As such, he has been struggling over the past few weeks with British policy for embracing Brexit. After the umpteenth vote in the British Parliament, Martin made a bet with himself last Friday: Should the House of Commons again fail to make a soft-Brexit, he would make his way to London – on foot.

“Breunionwalk” is what the less experienced hiker calls his European tour, to which he sets out today in Tübingen. He wants to travel via Pforzheim and Karlsruhe to France and on to Brussels, where he hopes to arrive by April 12th – the day of the postponed withdrawal of the EU from the UK. With his march Martin wants to set a mark against Brexit and for Europe. And he wants to signal to people in the UK that they are “valuable members of the EU and still welcome”. His walk “is a drop in the bucket,” he says. But the world in 2019 is a different one, as in the Brexit decision in 2017. Therefore, Martin does not give up the hope that the British still decide in a new referendum for Europe.

Many people on the island voted to leave the EU out of anger over their own lives, out of ignorance or fear of immigration and loss of control, says Martin. He himself knows the concerns of the Englishmen first-hand, especially those of the less wealthy and educational strata, among whom there are a particularly large number of Brexit advocates. In the 1980s, Martin lived in Middlesbrough – “among 20,000 unemployed”. With some of these people, his father had built a botanical garden to help them build new skills and this pave their way back into professional life. “Most Brexit advocates will be the losers from today’s perspective,” says Martin. If not out of selfishness, then the British should at least vote for the future of their children for a peaceful and stable Europe.

Martin wants to fulfill his obligations as a doctor, university lecturer and chair as well as possible on the road: He has a smartphone and a notebook in his backpack – he calls this basic equipment “Walkoffice” (“I am walking my home-office to the British Home Office”)

with which he offers his patients a kind of tele-consultation. David Martin wants to report about his experience the Internet, on the page www.BreunionWalk.eu.

Tübingen’s mayor Boris Palmer finds Martin’s action so interesting that he wants to say goodbye to him today at 11am in front of the Tübingen town hall. If you would like to join a route or start from other cities, you are welcome.


 

To person:

David Martin – not to be confused with the same Scottish MEP of the Labor Party – was born in 1973 in Vermont (USA).
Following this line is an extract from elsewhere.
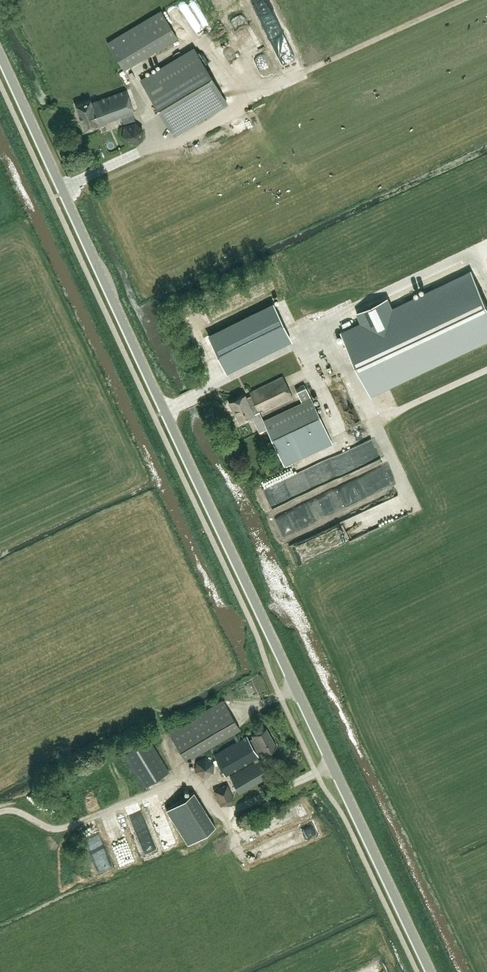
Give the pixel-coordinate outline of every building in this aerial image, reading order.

At the age of 7 he came with his parents to France near Vichy. When he was 14, the Martins moved to England, first to Sussex, then to Middleborough. After graduation (A-Level) Martin did a nursing internship in Germany, where he learned German and decided to study medicine in Tübingen instead of mathematics and philosophy in the UK. Martin submitted his professorial thesis in 2011 in Tübingen and since 2017 he is Professor and Chairholder at the University of Witten/Herdecke. David Martin lives with his wife Julia and son Lionel in Tübingen.